▸ TASK ITEM
Find the word "KiCad" in the material below and gather every line that contains it.

▸ MATERIALS PROVIDED
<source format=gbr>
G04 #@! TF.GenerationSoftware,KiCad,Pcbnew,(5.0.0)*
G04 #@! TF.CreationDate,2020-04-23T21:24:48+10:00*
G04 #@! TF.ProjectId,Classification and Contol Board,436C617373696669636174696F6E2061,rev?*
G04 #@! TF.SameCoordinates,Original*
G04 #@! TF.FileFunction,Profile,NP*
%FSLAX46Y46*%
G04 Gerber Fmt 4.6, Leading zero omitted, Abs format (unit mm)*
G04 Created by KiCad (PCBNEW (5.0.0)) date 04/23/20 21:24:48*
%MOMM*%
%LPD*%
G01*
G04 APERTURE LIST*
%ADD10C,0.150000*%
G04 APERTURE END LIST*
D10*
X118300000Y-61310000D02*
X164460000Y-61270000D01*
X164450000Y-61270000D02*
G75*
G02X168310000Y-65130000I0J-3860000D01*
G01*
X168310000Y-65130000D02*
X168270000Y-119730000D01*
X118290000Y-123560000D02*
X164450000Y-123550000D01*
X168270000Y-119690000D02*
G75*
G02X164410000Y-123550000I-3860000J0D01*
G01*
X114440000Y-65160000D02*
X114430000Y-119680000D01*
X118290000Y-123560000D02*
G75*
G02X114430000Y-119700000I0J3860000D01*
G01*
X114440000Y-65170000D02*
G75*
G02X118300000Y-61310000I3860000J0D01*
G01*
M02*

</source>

--

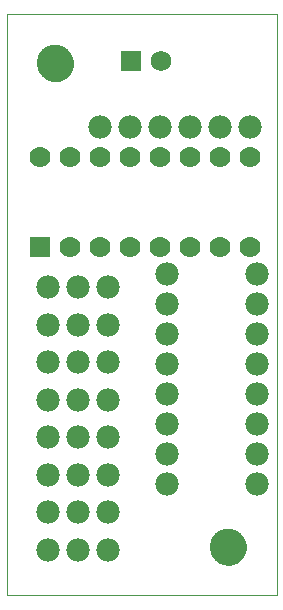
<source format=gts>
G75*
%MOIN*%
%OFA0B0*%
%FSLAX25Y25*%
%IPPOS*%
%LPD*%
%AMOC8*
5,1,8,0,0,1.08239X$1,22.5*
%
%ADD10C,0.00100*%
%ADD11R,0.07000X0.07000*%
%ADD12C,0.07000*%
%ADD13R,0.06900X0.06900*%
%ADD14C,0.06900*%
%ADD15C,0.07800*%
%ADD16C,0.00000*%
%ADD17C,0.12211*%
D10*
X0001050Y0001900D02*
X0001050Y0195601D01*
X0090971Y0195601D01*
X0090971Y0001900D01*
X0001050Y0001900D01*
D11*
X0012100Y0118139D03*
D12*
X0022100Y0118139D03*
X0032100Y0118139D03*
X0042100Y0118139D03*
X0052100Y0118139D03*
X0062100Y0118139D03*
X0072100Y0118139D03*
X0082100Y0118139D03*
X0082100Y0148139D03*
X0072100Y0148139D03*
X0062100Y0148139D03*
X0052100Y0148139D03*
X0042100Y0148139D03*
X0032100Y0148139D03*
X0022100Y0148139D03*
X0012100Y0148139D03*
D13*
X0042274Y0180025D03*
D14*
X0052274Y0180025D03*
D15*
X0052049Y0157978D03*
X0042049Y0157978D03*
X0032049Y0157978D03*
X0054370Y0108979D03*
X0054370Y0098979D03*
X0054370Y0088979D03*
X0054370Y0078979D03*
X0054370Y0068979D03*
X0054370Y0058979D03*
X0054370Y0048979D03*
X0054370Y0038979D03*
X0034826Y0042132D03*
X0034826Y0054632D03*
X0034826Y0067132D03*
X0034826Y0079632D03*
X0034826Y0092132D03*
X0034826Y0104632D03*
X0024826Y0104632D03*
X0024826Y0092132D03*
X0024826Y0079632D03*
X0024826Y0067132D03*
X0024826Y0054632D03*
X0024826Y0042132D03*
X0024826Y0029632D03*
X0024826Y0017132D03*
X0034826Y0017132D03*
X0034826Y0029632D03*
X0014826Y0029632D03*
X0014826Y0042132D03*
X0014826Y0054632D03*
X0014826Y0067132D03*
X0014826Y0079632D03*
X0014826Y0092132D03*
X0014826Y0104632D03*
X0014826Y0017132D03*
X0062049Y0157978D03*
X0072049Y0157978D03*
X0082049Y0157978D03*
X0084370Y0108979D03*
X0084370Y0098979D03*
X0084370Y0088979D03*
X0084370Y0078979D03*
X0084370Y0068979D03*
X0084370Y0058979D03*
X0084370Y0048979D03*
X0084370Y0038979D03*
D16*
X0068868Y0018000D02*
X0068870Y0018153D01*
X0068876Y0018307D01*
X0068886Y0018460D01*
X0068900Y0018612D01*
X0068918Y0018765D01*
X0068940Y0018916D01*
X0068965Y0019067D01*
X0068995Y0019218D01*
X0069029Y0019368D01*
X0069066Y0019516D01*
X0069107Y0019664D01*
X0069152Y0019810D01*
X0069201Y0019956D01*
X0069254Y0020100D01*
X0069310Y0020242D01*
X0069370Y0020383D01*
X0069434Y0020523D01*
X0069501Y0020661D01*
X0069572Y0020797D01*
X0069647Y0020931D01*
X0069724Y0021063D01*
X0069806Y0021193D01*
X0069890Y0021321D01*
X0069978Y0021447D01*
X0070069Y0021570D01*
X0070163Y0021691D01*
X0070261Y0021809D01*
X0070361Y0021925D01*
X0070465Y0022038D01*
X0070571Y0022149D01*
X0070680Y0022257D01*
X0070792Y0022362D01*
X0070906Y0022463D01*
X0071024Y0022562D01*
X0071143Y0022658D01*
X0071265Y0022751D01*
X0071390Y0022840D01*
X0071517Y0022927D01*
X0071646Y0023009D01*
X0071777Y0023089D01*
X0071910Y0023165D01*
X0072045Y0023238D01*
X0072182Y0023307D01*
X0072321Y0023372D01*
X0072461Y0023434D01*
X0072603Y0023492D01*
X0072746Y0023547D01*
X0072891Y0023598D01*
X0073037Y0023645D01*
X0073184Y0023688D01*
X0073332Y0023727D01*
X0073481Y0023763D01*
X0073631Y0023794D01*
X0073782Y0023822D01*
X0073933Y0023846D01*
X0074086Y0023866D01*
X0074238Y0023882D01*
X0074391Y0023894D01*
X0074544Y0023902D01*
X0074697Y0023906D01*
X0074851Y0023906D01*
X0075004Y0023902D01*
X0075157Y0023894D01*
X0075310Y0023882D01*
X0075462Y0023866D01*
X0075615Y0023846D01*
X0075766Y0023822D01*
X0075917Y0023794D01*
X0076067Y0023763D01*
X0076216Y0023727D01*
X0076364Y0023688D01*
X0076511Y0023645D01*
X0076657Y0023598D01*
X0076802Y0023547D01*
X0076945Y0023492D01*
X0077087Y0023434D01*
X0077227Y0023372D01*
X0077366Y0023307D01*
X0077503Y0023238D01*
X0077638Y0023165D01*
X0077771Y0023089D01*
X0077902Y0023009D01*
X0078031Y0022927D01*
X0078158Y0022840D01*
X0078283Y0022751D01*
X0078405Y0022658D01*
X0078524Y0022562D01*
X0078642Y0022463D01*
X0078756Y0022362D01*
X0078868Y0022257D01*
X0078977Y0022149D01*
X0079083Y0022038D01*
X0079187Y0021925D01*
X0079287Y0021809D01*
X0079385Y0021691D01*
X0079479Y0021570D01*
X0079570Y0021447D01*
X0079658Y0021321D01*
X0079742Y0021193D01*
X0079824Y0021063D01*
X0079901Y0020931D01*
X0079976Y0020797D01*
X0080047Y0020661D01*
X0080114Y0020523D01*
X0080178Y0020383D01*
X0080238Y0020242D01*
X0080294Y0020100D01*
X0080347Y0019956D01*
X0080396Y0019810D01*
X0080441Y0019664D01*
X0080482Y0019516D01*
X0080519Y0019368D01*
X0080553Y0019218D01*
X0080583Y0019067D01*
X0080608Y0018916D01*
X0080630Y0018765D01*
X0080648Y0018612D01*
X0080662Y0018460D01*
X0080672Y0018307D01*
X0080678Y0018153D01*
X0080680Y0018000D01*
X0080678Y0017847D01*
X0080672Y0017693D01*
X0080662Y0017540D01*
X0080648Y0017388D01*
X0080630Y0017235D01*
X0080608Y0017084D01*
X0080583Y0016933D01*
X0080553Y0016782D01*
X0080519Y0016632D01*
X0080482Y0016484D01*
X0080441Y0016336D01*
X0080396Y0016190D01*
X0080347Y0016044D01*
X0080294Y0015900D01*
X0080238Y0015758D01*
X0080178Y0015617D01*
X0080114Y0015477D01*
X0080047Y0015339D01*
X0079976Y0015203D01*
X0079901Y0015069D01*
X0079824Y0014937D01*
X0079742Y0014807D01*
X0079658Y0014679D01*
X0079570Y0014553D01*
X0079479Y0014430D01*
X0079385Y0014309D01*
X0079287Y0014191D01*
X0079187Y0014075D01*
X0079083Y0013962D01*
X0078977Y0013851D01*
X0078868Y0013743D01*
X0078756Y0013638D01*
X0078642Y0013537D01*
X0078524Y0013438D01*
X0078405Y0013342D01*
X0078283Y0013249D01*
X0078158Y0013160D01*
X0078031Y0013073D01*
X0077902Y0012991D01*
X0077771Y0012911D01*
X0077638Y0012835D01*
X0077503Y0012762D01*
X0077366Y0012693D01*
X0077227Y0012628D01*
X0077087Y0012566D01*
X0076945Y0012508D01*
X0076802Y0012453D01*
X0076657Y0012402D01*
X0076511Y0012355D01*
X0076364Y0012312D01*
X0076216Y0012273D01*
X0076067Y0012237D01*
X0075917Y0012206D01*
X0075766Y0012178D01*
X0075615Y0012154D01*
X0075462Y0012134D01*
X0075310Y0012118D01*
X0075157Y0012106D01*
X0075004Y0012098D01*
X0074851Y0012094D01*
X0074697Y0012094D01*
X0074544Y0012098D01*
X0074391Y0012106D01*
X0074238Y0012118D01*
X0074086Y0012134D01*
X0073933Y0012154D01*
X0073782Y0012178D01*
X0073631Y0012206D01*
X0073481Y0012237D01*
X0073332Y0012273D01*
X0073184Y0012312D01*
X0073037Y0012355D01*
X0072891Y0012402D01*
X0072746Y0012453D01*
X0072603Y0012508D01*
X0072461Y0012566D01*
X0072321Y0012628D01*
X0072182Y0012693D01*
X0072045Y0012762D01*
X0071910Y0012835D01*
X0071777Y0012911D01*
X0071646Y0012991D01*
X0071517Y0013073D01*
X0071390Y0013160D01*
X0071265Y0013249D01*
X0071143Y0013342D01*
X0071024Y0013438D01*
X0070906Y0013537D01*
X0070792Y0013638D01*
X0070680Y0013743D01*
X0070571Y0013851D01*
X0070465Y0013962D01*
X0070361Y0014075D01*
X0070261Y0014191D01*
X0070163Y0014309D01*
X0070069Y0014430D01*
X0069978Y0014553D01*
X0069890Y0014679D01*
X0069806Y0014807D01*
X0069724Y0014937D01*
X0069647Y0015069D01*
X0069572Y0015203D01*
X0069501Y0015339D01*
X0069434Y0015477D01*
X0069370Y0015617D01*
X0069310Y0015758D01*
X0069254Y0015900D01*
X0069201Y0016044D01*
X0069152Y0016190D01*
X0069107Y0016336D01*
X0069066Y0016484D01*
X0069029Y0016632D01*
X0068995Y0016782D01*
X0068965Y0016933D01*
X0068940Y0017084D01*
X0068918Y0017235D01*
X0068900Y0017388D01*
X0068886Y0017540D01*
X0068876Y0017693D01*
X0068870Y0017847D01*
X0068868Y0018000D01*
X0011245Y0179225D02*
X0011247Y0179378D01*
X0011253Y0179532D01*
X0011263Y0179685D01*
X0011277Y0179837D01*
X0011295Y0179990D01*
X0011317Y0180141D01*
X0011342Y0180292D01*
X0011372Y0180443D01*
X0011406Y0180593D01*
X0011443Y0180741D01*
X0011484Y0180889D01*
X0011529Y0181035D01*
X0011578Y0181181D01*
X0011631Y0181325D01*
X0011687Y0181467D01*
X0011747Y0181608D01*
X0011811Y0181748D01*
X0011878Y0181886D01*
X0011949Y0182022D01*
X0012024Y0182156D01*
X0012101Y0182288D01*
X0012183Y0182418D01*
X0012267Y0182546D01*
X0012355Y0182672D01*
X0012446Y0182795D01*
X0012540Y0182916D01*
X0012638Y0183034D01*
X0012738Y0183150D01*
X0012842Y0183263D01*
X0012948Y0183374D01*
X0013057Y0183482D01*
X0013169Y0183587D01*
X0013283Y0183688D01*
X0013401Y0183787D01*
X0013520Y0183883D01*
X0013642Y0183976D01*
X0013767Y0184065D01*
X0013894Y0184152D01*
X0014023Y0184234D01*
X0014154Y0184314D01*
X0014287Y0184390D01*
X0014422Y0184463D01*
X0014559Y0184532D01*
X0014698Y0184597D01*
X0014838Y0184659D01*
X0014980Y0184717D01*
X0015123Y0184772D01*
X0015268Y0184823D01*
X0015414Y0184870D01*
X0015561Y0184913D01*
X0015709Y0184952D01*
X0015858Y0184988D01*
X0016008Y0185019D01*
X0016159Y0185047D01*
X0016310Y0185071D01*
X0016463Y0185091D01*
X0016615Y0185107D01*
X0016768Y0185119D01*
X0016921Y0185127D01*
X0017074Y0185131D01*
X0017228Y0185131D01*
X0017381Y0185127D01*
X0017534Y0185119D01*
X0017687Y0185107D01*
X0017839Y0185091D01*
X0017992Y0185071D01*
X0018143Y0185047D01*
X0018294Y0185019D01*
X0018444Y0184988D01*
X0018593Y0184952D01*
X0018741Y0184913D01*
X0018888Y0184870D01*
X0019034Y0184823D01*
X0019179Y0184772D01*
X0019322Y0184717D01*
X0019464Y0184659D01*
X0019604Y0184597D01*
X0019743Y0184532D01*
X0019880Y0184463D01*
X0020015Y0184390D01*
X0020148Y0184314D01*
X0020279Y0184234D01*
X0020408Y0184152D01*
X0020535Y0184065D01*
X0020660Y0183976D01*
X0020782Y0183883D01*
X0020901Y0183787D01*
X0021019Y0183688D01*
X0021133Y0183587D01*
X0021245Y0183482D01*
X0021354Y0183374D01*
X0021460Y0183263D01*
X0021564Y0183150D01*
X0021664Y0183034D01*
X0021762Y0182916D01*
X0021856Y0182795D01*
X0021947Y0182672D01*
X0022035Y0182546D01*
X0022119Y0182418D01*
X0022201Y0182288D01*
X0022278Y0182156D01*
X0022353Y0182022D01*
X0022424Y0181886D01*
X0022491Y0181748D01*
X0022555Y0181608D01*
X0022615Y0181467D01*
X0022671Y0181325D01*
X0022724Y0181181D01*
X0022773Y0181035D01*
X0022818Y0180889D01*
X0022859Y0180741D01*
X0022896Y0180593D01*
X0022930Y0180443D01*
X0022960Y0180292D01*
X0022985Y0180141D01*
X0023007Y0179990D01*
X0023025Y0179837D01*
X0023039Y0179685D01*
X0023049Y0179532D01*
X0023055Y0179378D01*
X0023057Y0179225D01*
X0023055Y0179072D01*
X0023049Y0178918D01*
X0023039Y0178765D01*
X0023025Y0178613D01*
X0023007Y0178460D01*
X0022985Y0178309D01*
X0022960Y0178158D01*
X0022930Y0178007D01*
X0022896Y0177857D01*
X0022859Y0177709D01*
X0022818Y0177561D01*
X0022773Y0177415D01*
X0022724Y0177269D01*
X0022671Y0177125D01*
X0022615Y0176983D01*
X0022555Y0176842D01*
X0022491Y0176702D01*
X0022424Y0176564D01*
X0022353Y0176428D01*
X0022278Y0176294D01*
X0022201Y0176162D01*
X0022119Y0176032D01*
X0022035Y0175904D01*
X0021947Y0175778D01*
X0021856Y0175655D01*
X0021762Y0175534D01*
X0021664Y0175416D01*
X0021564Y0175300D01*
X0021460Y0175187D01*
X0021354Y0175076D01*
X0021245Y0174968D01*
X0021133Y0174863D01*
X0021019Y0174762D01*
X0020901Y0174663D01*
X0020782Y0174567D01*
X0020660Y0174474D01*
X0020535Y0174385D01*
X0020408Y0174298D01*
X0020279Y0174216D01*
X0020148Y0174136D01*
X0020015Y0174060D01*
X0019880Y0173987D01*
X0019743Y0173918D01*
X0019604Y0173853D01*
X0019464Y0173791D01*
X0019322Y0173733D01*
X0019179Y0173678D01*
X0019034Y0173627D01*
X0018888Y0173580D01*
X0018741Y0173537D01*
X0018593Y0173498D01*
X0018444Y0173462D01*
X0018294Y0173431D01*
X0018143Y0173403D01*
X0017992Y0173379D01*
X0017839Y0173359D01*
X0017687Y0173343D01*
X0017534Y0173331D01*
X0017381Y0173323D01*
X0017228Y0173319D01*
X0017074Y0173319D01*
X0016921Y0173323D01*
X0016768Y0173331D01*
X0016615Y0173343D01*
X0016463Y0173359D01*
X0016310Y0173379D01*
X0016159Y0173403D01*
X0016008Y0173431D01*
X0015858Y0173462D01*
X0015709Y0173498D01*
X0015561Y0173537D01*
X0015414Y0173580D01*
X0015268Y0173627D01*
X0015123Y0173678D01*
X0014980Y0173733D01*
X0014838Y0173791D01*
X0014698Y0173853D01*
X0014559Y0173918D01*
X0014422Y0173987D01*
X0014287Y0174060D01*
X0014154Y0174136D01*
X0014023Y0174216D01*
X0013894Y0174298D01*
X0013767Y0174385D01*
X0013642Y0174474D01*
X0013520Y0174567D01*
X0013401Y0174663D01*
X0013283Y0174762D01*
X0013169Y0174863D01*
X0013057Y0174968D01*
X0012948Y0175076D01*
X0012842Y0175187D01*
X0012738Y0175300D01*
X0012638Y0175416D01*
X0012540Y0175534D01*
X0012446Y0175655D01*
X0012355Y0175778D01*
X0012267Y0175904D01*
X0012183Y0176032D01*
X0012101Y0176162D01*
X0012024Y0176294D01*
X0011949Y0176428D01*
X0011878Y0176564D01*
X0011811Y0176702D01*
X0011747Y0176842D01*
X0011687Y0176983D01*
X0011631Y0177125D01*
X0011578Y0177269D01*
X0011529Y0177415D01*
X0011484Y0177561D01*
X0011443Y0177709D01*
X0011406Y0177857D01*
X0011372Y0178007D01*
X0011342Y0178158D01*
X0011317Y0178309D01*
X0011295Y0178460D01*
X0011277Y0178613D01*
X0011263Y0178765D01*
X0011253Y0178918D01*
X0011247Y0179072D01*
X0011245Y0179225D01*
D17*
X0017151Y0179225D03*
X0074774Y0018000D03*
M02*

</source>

▸ OUTPUT
G04 #@! TF.GenerationSoftware,KiCad,Pcbnew,(5.0.0)*
G04 Created by KiCad (PCBNEW (5.0.0)) date 04/23/20 21:24:48*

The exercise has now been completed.